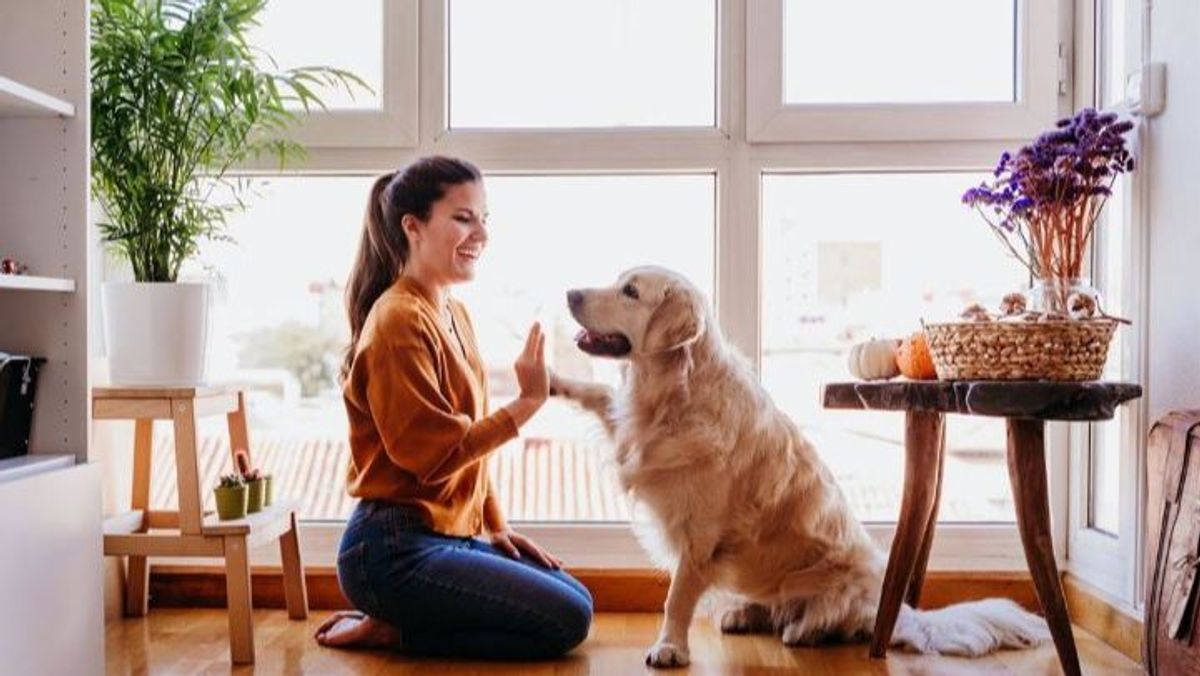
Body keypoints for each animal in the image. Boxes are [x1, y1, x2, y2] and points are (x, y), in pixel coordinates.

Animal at [552, 265, 1051, 667]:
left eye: (630, 291)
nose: (570, 293)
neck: (672, 394)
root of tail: (900, 611)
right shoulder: (631, 432)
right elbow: (596, 394)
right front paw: (550, 379)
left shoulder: (700, 536)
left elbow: (677, 598)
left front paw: (670, 647)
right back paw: (742, 613)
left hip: (835, 585)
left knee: (831, 621)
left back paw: (803, 629)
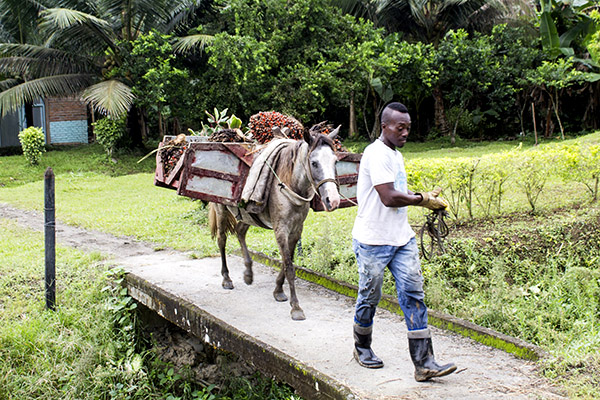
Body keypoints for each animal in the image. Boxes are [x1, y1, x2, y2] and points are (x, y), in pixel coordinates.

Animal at [207, 124, 342, 318]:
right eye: (314, 163)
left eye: (335, 161)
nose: (334, 200)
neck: (289, 184)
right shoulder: (281, 229)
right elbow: (289, 267)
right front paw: (296, 307)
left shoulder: (296, 229)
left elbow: (288, 261)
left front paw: (278, 290)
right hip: (221, 209)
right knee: (221, 240)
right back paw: (226, 278)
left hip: (248, 214)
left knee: (240, 232)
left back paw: (248, 273)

Your goal.
Pictures excluded, quote all the data above exactly.

Response to this task.
Body keypoints for each animal in the image. Boxes are [x1, y1, x2, y2] and points are (x, y), in pixel coordinates.

Animal at [552, 265, 1051, 667]:
left eye: (630, 291)
nose: (570, 293)
neck: (672, 394)
root of tail: (900, 611)
right shoulder: (631, 432)
right elbow: (596, 394)
right front paw: (550, 379)
left shoulder: (700, 536)
left elbow: (677, 598)
left front paw: (670, 647)
right back paw: (742, 613)
left hip: (835, 585)
left knee: (831, 621)
left back paw: (803, 629)
Body keypoints for each animal in the image. Boxes are [x1, y1, x2, y2] and points are (x, y), in pixel coordinates.

Animal at [207, 124, 342, 318]:
right eye: (314, 163)
left eye: (335, 161)
nose: (334, 200)
neck: (289, 184)
right shoulder: (281, 229)
right elbow: (289, 267)
right front paw: (296, 307)
left shoulder: (296, 229)
left elbow: (288, 261)
left front paw: (278, 290)
right hip: (221, 209)
right knee: (221, 240)
right back paw: (226, 278)
left hip: (248, 214)
left knee: (240, 232)
left back paw: (248, 273)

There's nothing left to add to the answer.